Изменить размер шрифта - +
Руди и Хайди прыгали вокруг, тыкались в нее носом и лизали лицо, проявляя шумную радость и выражая так свое удовольствие от того, что их выпустят.

Лиза подумала, как ужасно было бы, если бы на лугах собаки наткнулись на мужчину с бородой. Но они никого не встретили, если не считать лисицы, направлявшейся в свою нору с кроликом в пасти. Мать приказала собакам сидеть смирно, успокоиться, и они повиновались. Она рассказала Лизе о лисицах, как они живут и воспитывают в норах свое потомство, как люди охотятся на них и как это плохо.

Вероятно, именно в то утро впервые Лиза увидела зимородка. Это случилось приблизительно в это время, но она не уверена. Мать сказала, что зимородки редкие птицы, и когда увидишь зимородка, надо позвонить в Общество по охране зимородков графства и сообщить об этом. Так что, должно быть, это было в то утро, так как после того, как они пошли домой и собаки вернулись к себе, мать заперла Лизу в спальне и отправилась в Шроув позвонить по телефону.

Лиза читала слова в моющейся книжке и на листе бумаги рисовала портрет матери.

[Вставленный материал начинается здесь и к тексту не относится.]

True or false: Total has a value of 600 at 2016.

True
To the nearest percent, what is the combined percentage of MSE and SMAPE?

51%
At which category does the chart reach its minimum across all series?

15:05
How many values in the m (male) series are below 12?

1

Всем этим она могла заниматься и на следующий день, но Лизе казалось, что это было именно в День зимородка. Приблизительно с этого времени у нее засело в голове, что у всех мужчин волосы светлые, а у всех женщин – темные. Истопник был блондином, и такими же были почтальон, и Мэтт, и мужчина с бородой, а они с матерью были темноволосыми. Лиза нарисовала портрет матери с длинными темными волосами, распущенными по спине, и ее длинную цветастую юбку и сандалии.

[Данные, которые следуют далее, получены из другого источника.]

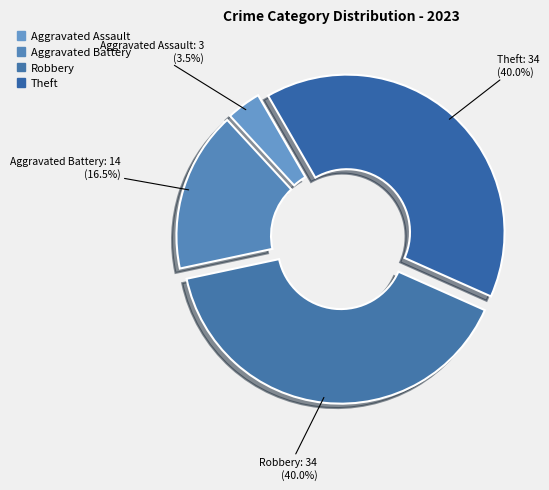

How many segments does this pie chart have?

4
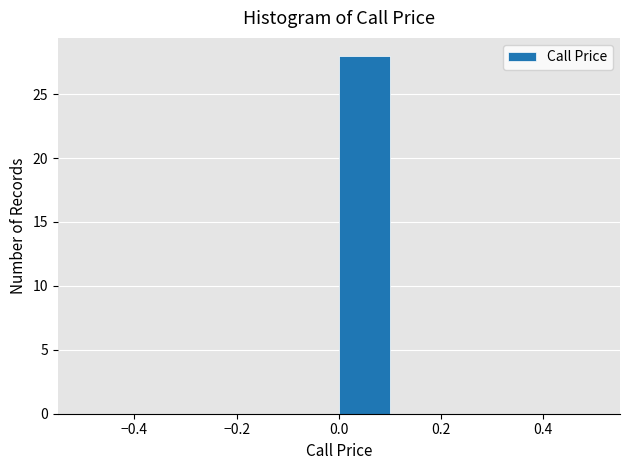

Which range on the x-axis has the tallest bar?

0.0 to 0.1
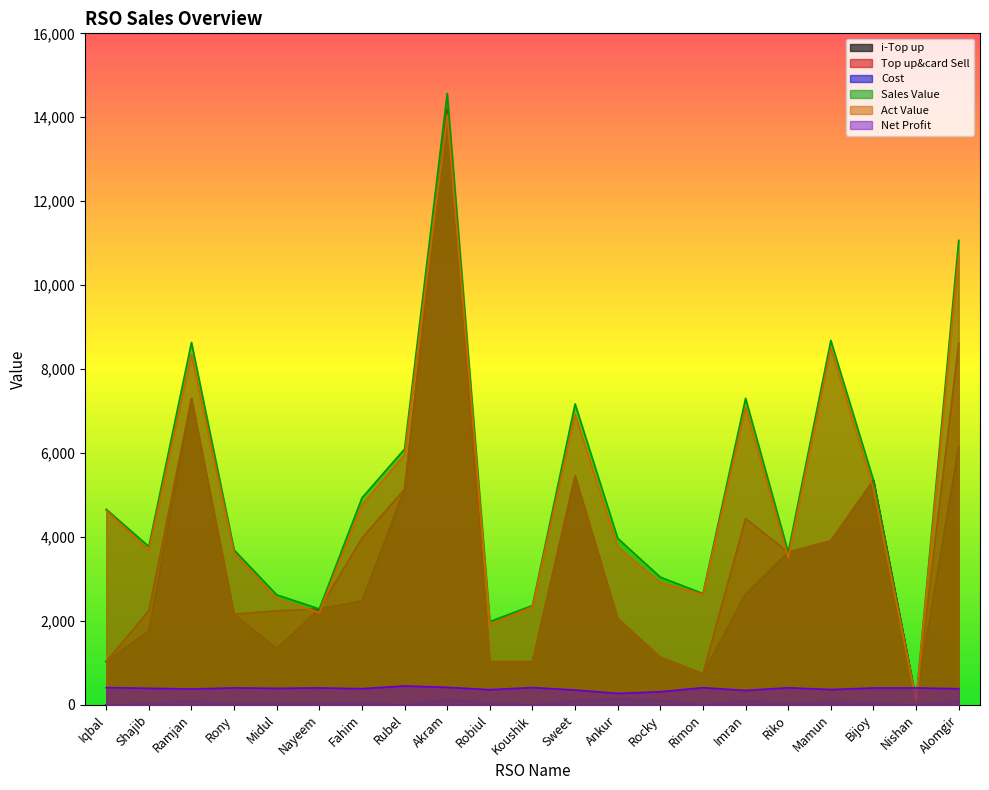

At which category does the chart reach its peak across all series?

Akram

Она едва успела закончить картинку, когда мать отперла дверь и выпустила ее. В гостиной что‑то изменилось. Лиза сразу заметила это. На стене над камином висела длинная темно‑коричневая трубка с деревянной рукоятью. Прежде Лиза никогда не видела ничего подобного, но поняла, что мать, должно быть, принесла это из Шроува.

– Это было ружье, – сказал Шон.

– Дробовик. В Шроуве было полно ружей. Я размышляла об этом позднее… я хочу сказать, через много лет, и думаю, что тот мужчина всерьез напугал ее. Напугал, возможно, не то слово, ее не напугаешь. Скажем, пробудил в ней ощущение опасности.

– Да, вероятно, она посчитала, что не следовало говорить: «Получите то, что видите». Иными словами, что на много миль вокруг нет ни души.

– Наверное.

– Но он ушел, так ведь?

– Он вернулся.

По вечерам было светло почти до десяти часов, но Лизе к семи полагалось быть в постели. Ей давали чай с хлебом из муки всегда грубого помола и яйцо или кусок сыра. Пирожных и конфет в доме не водилось, и прошло немало лет, прежде чем Лиза узнала, что это такое. За хлебом следовали фрукты в неограниченном количестве и стакан молока. Молочник приходил три раза в неделю, еще один мужчина со светлыми волосами.

Когда чаепитие заканчивалось, мать читала ей сказку: Ганса Андерсена или Чарлза Кингсли, книги брали из библиотеки в Шроуве. Потом мать купала ее в ванне с деревянной крышкой, стоявшей у них в кухне. Лизу не запирали на ночь в спальне, ее никогда не запирали, кроме тех случаев, когда мать уходила в Шроув или ездила за покупками в город. Когда Лизе не удавалось заснуть, она знала, что бесполезно кричать или плакать, так как мать не обратит внимания, и если Лиза спустится вниз, мать пожмет плечами и одарит ее одним из тех безмолвных взглядов, а потом снова отведет наверх.

Так что ей оставалось только бродить наверху, выглядывать из окон, надеясь увидеть что‑то интересное, хотя она никогда ничего не видела. Если мать и знала, что Лиза заходит в ее комнату и играет с ее вещами, она не подавала вида. По вечерам мать читала книги, Лиза знала это, или слушала музыку, вставив в уши проводки от черного квадратного ящика.

В комнате матери Лиза открывала дверцу шкафа и разглядывала длинные разноцветные юбки, которые носила мать, и другие вещи, которые она никогда не носила, длинные шарфы, пару больших соломенных шляп, желтое платье с оборкой на подоле.